Stored data entries
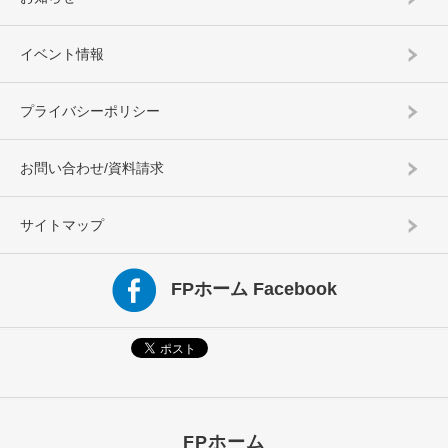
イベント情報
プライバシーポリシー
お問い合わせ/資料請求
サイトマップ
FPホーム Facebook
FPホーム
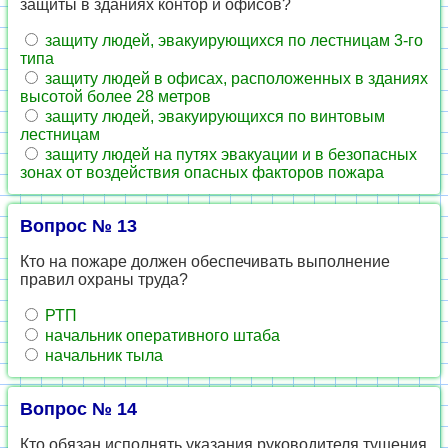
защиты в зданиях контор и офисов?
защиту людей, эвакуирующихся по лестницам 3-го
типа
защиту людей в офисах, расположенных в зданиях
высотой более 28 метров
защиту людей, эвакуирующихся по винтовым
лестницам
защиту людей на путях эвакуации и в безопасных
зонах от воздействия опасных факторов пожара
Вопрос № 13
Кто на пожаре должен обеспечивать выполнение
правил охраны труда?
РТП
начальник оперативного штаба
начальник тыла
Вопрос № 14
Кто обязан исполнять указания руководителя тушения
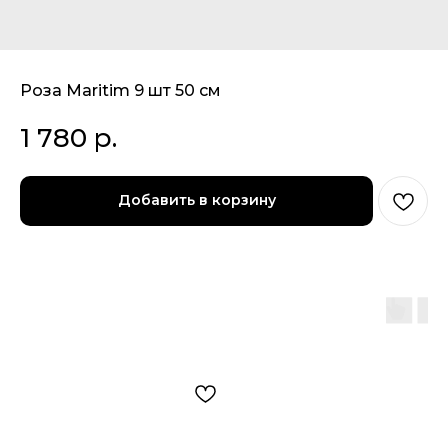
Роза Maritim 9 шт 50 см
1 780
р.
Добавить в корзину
--
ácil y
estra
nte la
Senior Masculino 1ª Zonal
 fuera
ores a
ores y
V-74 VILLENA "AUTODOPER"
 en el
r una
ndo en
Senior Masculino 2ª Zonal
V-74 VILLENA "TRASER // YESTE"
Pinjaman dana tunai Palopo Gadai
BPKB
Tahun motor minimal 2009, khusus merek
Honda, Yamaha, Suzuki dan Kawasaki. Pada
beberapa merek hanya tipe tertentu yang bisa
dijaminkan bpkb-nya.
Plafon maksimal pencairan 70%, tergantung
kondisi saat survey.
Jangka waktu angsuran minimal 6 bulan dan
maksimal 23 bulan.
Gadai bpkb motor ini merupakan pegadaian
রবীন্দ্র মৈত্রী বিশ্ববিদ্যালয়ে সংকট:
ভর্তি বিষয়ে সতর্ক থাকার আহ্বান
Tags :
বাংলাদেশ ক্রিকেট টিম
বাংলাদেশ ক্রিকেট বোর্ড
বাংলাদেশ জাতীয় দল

Directions for this task ::
Some lines above hold the word "merek". Copy all of them.

Written response ::
Tahun motor minimal 2009, khusus merek
beberapa merek hanya tipe tertentu yang bisa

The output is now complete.